347 So.3d 1205
Miss. Ct. App.2022Background:
- On June 10, 2019, Bobby Davis (43) attacked his mother, Marie Williams (68), in a hardware‑store parking lot; she was undergoing cancer treatment for large B‑cell lymphoma.
- Davis punched, kicked, stomped, and threatened to kill Marie; a bystander intervened, a store clerk assisted the victim, and store security footage captured the assault.
- Marie suffered head lacerations, swelling, abrasions, dizziness, and sought medical care; she testified she was afraid of Davis and could not physically defend herself as she once could.
- A Pike County grand jury indicted Davis for felonious abuse of a vulnerable person (Miss. Code Ann. § 43‑47‑19); after a jury trial he was convicted and sentenced to 20 years (16 to serve) plus fines and supervision.
- On appeal Davis challenged (1) sufficiency and weight of the evidence that Marie was a “vulnerable person,” and (2) the trial court’s refusal to give his proposed lesser‑offense jury instruction (tendered as “simple domestic violence”).
Issues:
| Issue | Plaintiff's Argument (State) | Defendant's Argument (Davis) | Held |
|---|---|---|---|
| Sufficiency/weight: whether evidence proved Marie was a “vulnerable person” under § 43‑47‑5(q) | Evidence (victim testimony, medical treatment, age, cancer, video of inability to defend) was sufficient for a rational jury to find vulnerability beyond a reasonable doubt | Marie’s daily activities (living alone, mowing with a riding mower, collecting/selling scrap metal, walking normally on video) show she was not impaired and thus not a vulnerable person | Affirmed — viewing evidence in State’s favor, a rational jury could find Marie vulnerable; verdict not against overwhelming weight of evidence |
| Trial court refusal of lesser‑offense instruction: whether the court erred by denying Davis’s proposed “simple domestic violence” instruction | The tendered instruction was improper because simple domestic violence is not a lesser‑included offense of abuse of a vulnerable person (different elements) | The instruction should have been given (or modified) because evidence supported finding the victim was not a vulnerable person; alternatively, the court should have corrected the instruction to simple assault (a proper lesser‑included offense) | Affirmed — trial court properly refused D‑5: simple domestic violence is a lesser‑related, not a lesser‑included offense of abuse of a vulnerable person; no duty to sua sponte substitute a different lesser‑offense instruction (lead opinion). Note: a partial dissent would have reversed for failure to reform the tendered instruction into a simple assault instruction |
Key Cases Cited
- Hunt v. State, 81 So. 3d 1141 (Miss. Ct. App. 2011) (sufficiency and weight review standards).

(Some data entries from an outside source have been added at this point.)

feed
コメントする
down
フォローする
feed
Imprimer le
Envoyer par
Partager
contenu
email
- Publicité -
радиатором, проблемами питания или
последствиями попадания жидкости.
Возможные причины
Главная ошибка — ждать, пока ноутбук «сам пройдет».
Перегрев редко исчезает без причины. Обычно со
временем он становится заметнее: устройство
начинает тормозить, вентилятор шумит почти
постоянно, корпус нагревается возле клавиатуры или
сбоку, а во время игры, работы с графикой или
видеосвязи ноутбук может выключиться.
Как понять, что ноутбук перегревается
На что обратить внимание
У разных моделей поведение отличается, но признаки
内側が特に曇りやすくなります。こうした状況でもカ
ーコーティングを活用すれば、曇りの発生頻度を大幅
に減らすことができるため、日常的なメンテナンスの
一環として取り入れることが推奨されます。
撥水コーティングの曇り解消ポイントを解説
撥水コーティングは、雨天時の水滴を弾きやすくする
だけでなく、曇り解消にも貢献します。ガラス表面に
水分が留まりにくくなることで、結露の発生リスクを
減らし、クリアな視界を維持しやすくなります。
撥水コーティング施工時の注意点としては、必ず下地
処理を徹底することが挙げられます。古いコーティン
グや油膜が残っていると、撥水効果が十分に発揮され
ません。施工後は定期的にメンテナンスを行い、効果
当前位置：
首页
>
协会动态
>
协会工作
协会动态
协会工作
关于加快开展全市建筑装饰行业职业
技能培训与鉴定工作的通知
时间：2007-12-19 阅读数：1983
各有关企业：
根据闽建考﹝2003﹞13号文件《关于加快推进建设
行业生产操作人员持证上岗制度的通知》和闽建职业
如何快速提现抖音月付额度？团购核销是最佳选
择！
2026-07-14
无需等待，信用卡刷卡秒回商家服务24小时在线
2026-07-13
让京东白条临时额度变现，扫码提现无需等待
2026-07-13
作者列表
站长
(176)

- Gilmore v. State, 119 So. 3d 278 (Miss. 2013) (standard for lesser‑included‑offense instructions).
- Hye v. State, 162 So. 3d 750 (Miss. 2015) (distinction between lesser‑included and lesser‑related/nonincluded offenses).

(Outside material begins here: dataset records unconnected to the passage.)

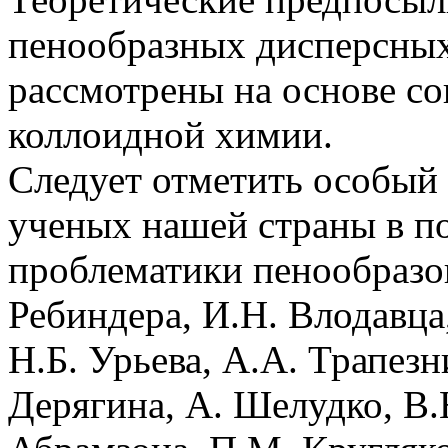
пенообразных дисперсных
рассмотрены на основе с
коллоидной химии.
Следует отметить особый
ученых нашей страны в п
проблематики пенообразов
Ребиндера, И.Н. Влодавца
Н.Б. Урьева, А.А. Трапезн
Дерягина, А. Шелудко, В.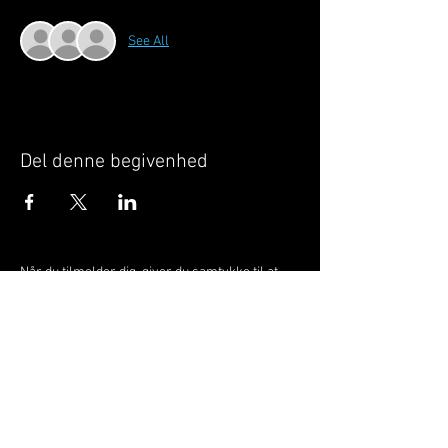
See All
Del denne begivenhed
Når du tilmelder dig, giver du samtykke til at
GILLELEJEHOTYOGA.COM behandler dine
personoplysninger, du acceptere dermed vores
medlemsbetingelser
og
privatlivspolitik
.
Vi behandler dit navn, email, telefon nr.
Vi gør opmærksom på, at ændringer af priser
og betingelser kan forekomme løbende, dog
ikke uden varsel.
Læs mere i vores
medlemsbetingelser
og
privatlivspolitik
om hvordan dine data
behandles.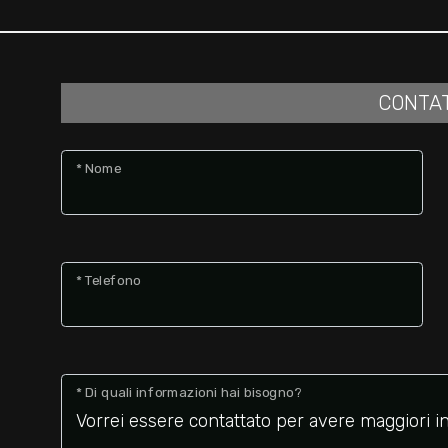
CONTA
* Nome
* Telefono
* Di quali informazioni hai bisogno?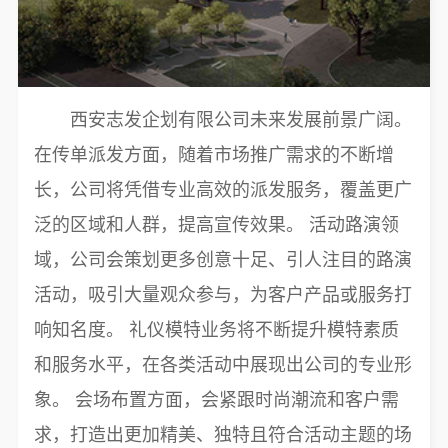
西安志发企划有限公司未来发展前景广阔。
在传单派发方面，随着市场推广需求的不断增
长，公司将凭借专业高效的派发服务，覆盖更广
泛的区域和人群，提高宣传效果。 活动路演领
域，公司会策划更多创意十足、引人注目的路演
活动，吸引大量观众参与，为客户产品或服务打
响知名度。 礼仪模特业务将不断提升模特素质
和服务水平，在各类活动中展现出公司的专业形
象。 会场布置方面，会紧跟时尚潮流和客户需
求，打造出更加精美、独特且符合活动主题的场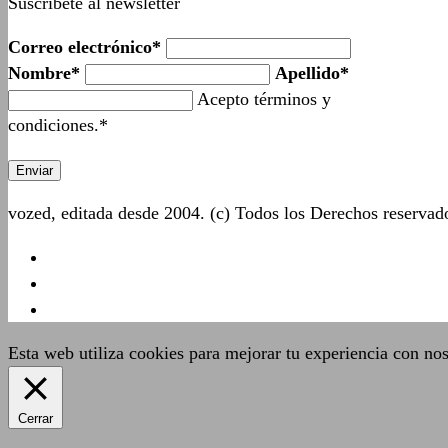
Suscríbete al newsletter
Correo electrónico*
Nombre*
Apellido*
Acepto términos y
condiciones.*
vozed, editada desde 2004. (c) Todos los Derechos reserva
Esta web utiliza cookies para mejorar tu experiencia con no
Cerrar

- Harper v. State, 478 So. 2d 1017 (Miss. 1985) (trial judge must reform or advise counsel when a requested lesser‑included instruction is legally deficient and concerns a central issue).
- Mease v. State, 539 So. 2d 1324 (Miss. 1989) (trial court error to refuse manslaughter instructions where evidence supported a lesser‑included species; duty to correct deficient tendered instructions).
- Conner v. State, 632 So. 2d 1239 (Miss. 1993) (limits on requiring courts to sua sponte instruct on lesser offenses where no such instruction was tendered).
- Newell v. State, 308 So. 2d 71 (Miss. 1975) (trial court authority to correct party‑submitted instructions when necessary to inform the jury correctly).